*Selected passage:*
□ □ □ □
22904.  Every supplier shall provide to its dealers, on an annual
basis, an opportunity to return a portion of their surplus parts
inventory for credit. The surplus procedure shall be administered as
follows:
   (a) The supplier may notify its dealers of a time period, of at
least 90 days' duration, during which time dealers may submit their
surplus parts list and return their surplus parts to the supplier. A
supplier may choose to designate a different period of time for each
dealer to return surplus parts.
   (b) If a supplier has not notified a dealer of a specific time
period for returning surplus parts within the preceding 12 months,
then it shall authorize and allow the dealer's surplus parts return
request within 60 days after receipt of that request from the dealer.
   (c) Pursuant to the provisions of this section, a supplier shall
allow surplus parts return authority on a dollar value of parts equal
to 10 percent of the total dollar value of parts purchased by the
dealer from the supplier during the 12-month period immediately
preceding the notification to the dealer by the supplier of the
surplus parts return program, or the month the dealer's return
request is made, whichever is applicable.
   (d) Returned parts shall be in new and unused condition and shall
have been purchased by the dealer from the supplier to whom they are
returned. Obsolete and superseded parts may be returned if listed in
the supplier's current returnable parts list or if those parts have
not been the subject of a supplier's return program at the date of
the notification to the dealer by the supplier of the surplus parts
return program, or the date of the dealer's parts return request,
whichever is applicable.
   (e) The minimum lawful credit to be allowed for returned parts
shall be 95 percent of the current net parts cost, as listed in the
supplier's current returnable parts list at the date of the
notification to the dealer by the supplier of the surplus parts
return program, or the date of the dealer's parts return request,
whichever is applicable.
   (f) The annual parts return provided for in this section may be
waived by a dealer.
   (g) If an outstanding balance is owed to the supplier, the
supplier may credit the dealer's account within 30 days after the
supplier's receipt of the dealer's returned parts. If no balance
exists, the supplier shall pay the dealer within 30 days after the
supplier's receipt of the dealer's returned parts. If a supplier
refuses to credit the dealer's account or pay the dealer for returned
parts covered by this section within 30 days of the supplier's
receipt of returned parts, the supplier shall be liable for 110
percent of the total current net parts cost, plus interest at the
statutory rate from the payment due date until the date of payment,
and actual costs for any court or arbitration proceeding, including
costs for attorney's fees and arbitrators.



22905.   Except as provided in subdivision (p), whenever a dealer
contract is terminated by cancellation or nonrenewal, the supplier
shall repurchase the inventory as provided in this section.
   (a) The supplier shall repurchase at its fair market value or
assume the lease responsibilities of any specific data-processing
hardware that the supplier required the dealer to purchase to satisfy
the minimum requirements of the dealer contract, including computer
systems equipment required and approved by the supplier to
communicate with the supplier. The fair market value of property
subject to repurchase shall be deemed to be equal to the acquisition
cost, including any shipping, handling and set-up fees, less straight
line depreciation of that acquisition cost over three years. If the
dealer purchased data-processing hardware or software that exceeded
the supplier's minimum requirements, the acquisition cost of that
data-processing hardware or software shall be deemed to be the
acquisition cost of hardware or software of similar quality that did
not exceed the minimum requirements of the supplier.
□ □ □ □
*Problem set:*
(1) Do the following statements agree with the parts-return statute? Answer yes or no for each and quote the words of the statute that decide it. (a) The time period a supplier notifies for returning surplus parts must last at least 90 days. (b) A dealer may not waive the annual parts return. (c) The minimum lawful credit for returned parts is 90 percent of the current net parts cost.
(2) Write out everything in the parts-return statute from "(b) If a supplier" down to "from the dealer.", without any changes.
(3) Write the next part of the parts-return statute, beginning after its final sentence and keeping the same style.

*Data:*
□ □ □ □
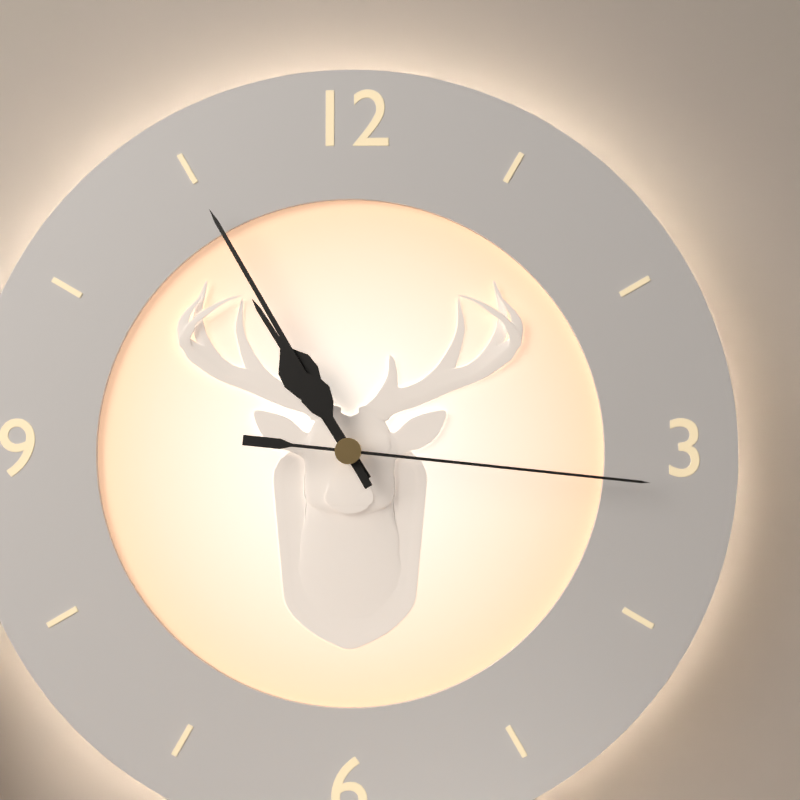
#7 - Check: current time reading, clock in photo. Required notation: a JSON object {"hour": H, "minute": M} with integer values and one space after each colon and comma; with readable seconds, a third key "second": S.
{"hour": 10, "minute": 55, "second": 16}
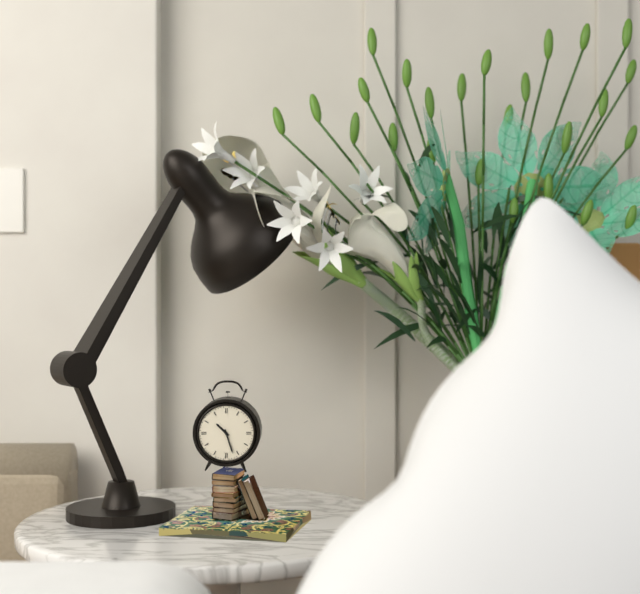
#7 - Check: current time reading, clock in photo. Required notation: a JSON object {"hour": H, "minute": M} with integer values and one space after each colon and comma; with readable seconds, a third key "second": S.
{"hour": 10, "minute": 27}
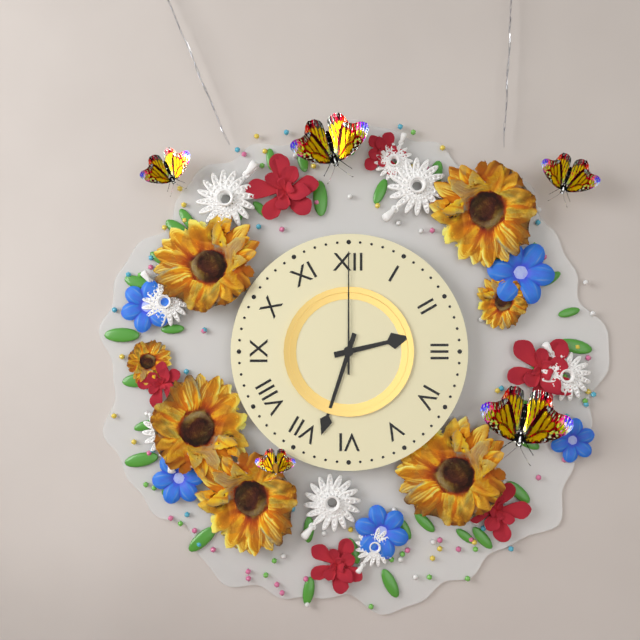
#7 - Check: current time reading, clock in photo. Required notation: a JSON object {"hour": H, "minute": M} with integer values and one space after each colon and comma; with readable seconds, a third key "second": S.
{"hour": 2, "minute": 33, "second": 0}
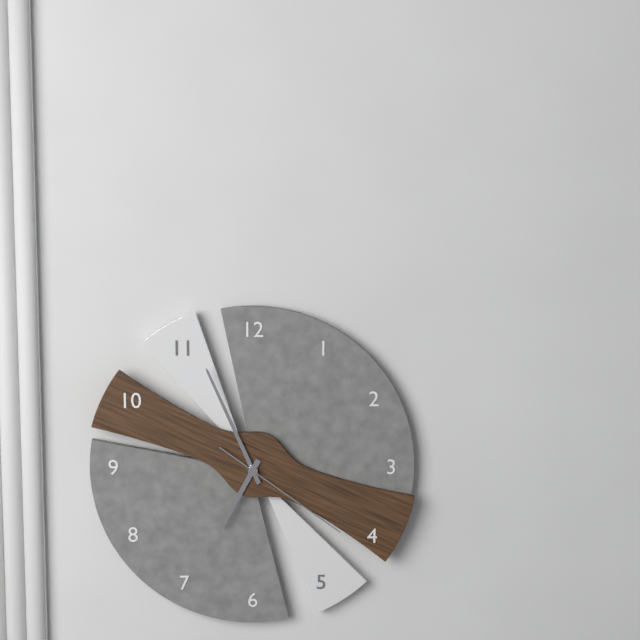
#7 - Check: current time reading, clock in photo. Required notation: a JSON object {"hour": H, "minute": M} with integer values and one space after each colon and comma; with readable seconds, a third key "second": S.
□ □ □ □
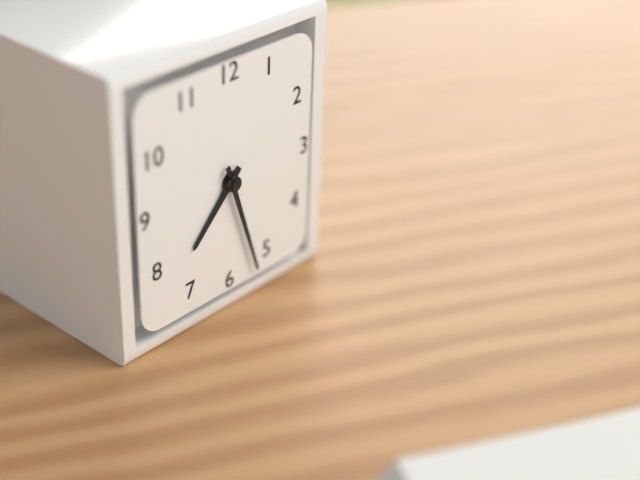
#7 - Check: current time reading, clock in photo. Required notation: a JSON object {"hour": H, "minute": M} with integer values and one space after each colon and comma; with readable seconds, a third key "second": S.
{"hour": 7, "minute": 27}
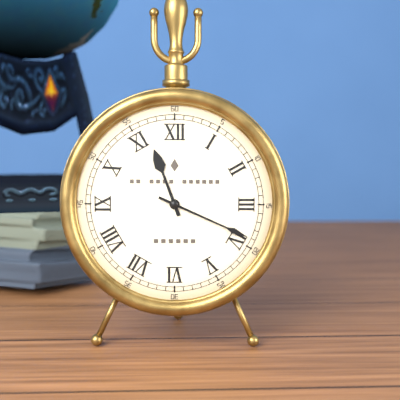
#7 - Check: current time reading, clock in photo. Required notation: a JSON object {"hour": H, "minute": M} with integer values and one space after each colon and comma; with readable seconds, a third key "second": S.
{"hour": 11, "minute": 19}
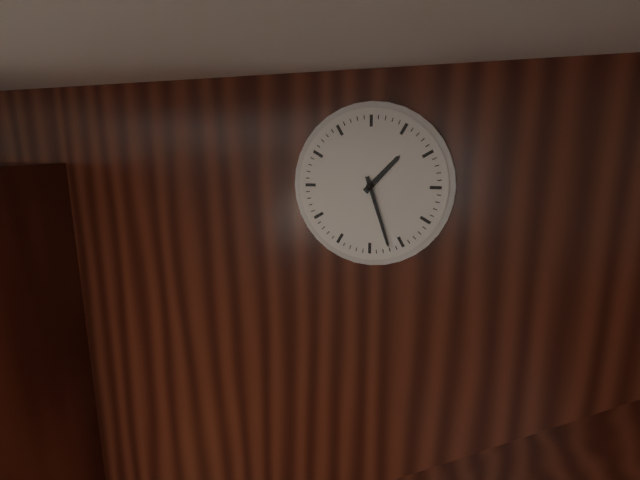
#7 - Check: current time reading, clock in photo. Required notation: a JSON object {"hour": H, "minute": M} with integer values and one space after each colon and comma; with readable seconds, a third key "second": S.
□ □ □ □
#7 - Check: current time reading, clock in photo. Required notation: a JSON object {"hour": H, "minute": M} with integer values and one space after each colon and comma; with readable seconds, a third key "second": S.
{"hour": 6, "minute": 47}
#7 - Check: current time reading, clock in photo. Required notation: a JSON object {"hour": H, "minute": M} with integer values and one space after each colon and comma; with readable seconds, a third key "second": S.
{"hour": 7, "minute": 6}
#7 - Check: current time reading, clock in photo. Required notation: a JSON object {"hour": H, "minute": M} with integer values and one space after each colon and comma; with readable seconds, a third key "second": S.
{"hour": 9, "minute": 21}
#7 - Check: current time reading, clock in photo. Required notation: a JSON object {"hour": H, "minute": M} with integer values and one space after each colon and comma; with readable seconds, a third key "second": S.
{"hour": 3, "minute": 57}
□ □ □ □
*Written responses:*
(1)
(a) Yes: "of at least 90 days' duration"
(b) No: "The annual parts return provided for in this section may be waived by a dealer."
(c) No: "shall be 95 percent of the current net parts cost"

(2)
(b) If a supplier has not notified a dealer of a specific time
period for returning surplus parts within the preceding 12 months,
then it shall authorize and allow the dealer's surplus parts return
request within 60 days after receipt of that request from the dealer.

(3)
   (b) The supplier shall pay a sum equal to 100 percent of the net
equipment cost of all new, unsold, undamaged, and complete equipment.
   (c) The supplier shall pay a sum equal to 100 percent of the net
equipment cost of all unsold, undamaged demonstrators, less
depreciation due to usage of those demonstrators. The depreciation
adjustment shall be based on published industry rental rates to the
extent those rates are available. For purposes of this subdivision,
demonstrators, with hour meters that have less than 50 hours of use
shall be considered new, unsold equipment subject to repurchase under
this section.
   (d) The supplier shall pay a sum equal to 100 percent of the net
equipment cost of all unsold and undamaged equipment used in a
manufacturer created incentive program, as defined in subdivision (p)
of Section 22901, less depreciation due to usage and bonus or volume
incentive received by the dealer for the equipment. The depreciation
adjustment shall be based on published industry rental rates to the
extent these rates are available. For purposes of this subdivision,
equipment with hour meters used in a manufacturer created incentive
program with less than 50 hours of use will be considered new, unsold
equipment subject to repurchase under this section.
   (e) The supplier shall pay a sum equal to 95 percent of the
current net parts costs on new, unsold, undamaged repair parts that
had previously been purchased from the supplier and held by the
dealer on the date that the dealer contract terminates or expires.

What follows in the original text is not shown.